Nun kommt aber einer daher, ein Ritter, der gar nichts werden will in der Stadt der Kleinbürger („will ohne Meister seelig sein“), sondern der sich ganz schlicht verliebt hat. Er möchte die Erlaubnis, die Tochter des Obermeisters zu freien, doch dieser macht seine Einwilligung davon abhängig, ob der Bewerber es schafft, im Singen vor den Meistersingern zu bestehen. Es wird eine Art zweistufige Casting Show veranstaltet, in deren Endrunde auch der Stadtschreiber brillieren möchte, um die schöne Tochter zu bekommen. Der Ritter muss zunächst einen Eignungstest bestehen, und die konservativen Meistersinger sind alles andere als begeistert, denn der Eindringling beherrscht natürlich die Regeln der geschlossenen Welt der Gilden-Sangeskunst nicht. Nur einer der Meister, Hans Sachs, der sich selbst mehr als Poet denn als Schuster-Meister versteht, erkennt die sehnsuchstvolle Kraft und emotionale Qualität der neuartigen Kunst des Ritters. Hans Sachs öffnet die Ohren der anderen Meister und ihre Wahl fällt letztlich auf den, der die Kunst am weitesten voran bringt, denn wichtiger noch als das Abwehren von unnützen Eindringlingen ist ihnen das Integrieren von weiteren Kompetenzen in den eigenen Kreis. Zum Abschluss wird das Loblied auf eben diese deutsche Kunst, flexibel und opportunistisch zu sein, gesungen. Hier kann man sehen, was der brave Bürger unter Integration versteht.

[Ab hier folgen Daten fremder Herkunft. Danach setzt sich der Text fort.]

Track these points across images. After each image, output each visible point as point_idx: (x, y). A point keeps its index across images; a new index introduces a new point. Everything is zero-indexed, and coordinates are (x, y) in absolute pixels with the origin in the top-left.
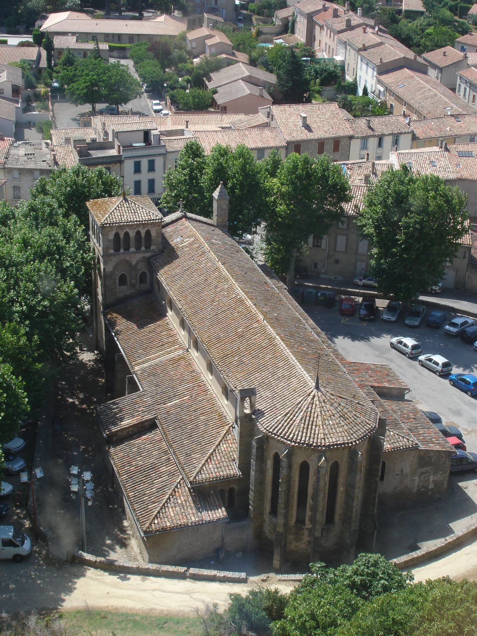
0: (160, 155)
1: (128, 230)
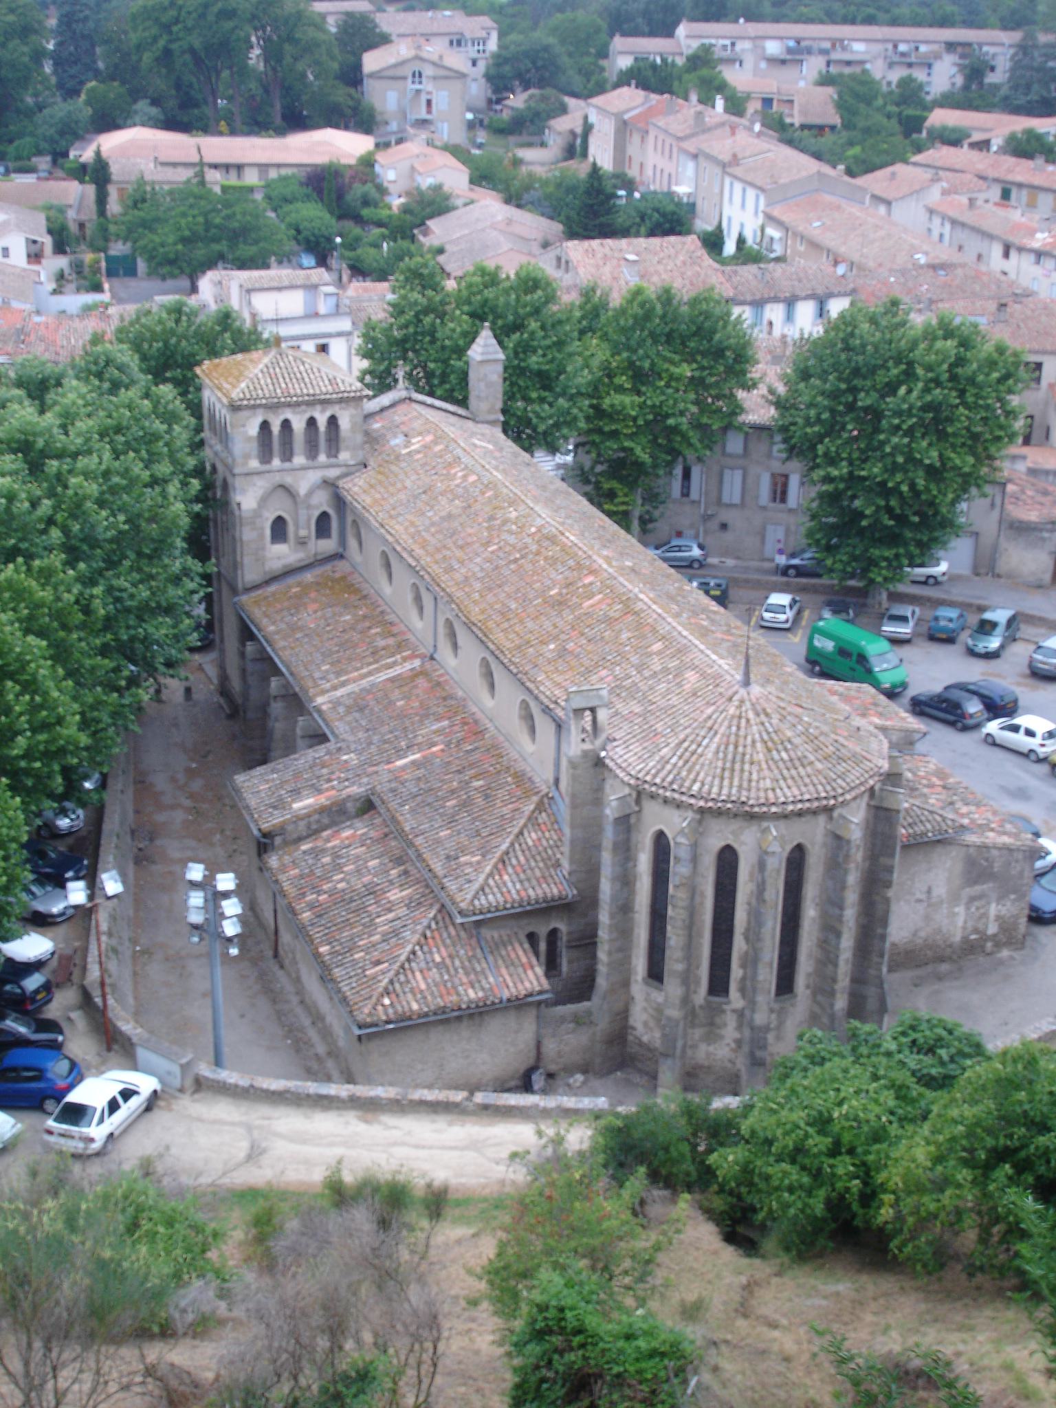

Die Schlussszene wird in den meisten Inszenierungen der Meistersinger äußerst nationalistisch ausgelegt, doch in der Aufführung von Andreas Homoki wird dankenswerter Weise drauf verzichtet. Hans Sachs muss sein Lob des Deutschen allerdings quasi alleine auf der Bühne singen, denn das Volk verlustiert sich lieber sonstwo auf der Festwiese, als dem nationalen Gequatsche des Poeten zuzuhören. So einfach kommt man sauber aus der Nummer raus!

Die Aufführung ist wirklich schön anzuschauen, wobei man zu Dreivierteln einem Schwarz-Weiß-Film sieht. Bis zum Vorsingen auf der Festwiese sind alle Kostüme (Christine Mayer) und die ganze Bühne (Frank Philipp Schlößmann) in Grau gehalten. Erst zum Schluss, wenn die Lust sich frei entfalten kann, wird die Farbe reingedreht und alles was vorher grau war, endlich bunt und fröhlich. Auch die Häuser der Stadt, die selbst aktive Protagonisten während des ganzen Spiels sind – sie geben den Sängern mal in ihrer Mitte Platz, sperren sie mal aus, oder bringen die ganze Gemeinschaft durcheinander – scheinen am Schluss zu tanzen.

Richard Wagners Die Meistersinger von Nürnberg werden sicher lange auf dem Spielplan der Komischen Oper bleiben, denn das Publikum war begeistert. Vielleicht ist die Inszenierung insgesamt ein bisschen brav ausgefallen, aber wahrscheinlich würde man knalliges Regietheater zu 4-1/2 Stunden Wagner auch nicht aushalten, auch wenn die Musik weniger fett und voluminös ist, wie man es sonst von Wagner-Aufführungen kennt. Im kleinen Orchestergraben der Komischen Oper spielt ein schlankes, agiles Orchester eine flotte Vorstellung unter der Leitung des jungen Patrick Lange. Interessant, wie schnell die Oper dabei ins Leben des Publikums sticht. Das Orchester beginnt die Overtüre und die Auftakte zu den Akten noch bei voller Raumbeleuchtung und selbst im Stück wird einmal das Licht angedreht, um die Situation noch öffentlicher zu gestalten. Das Stück und die Handlung kommen einem dadurch noch näher.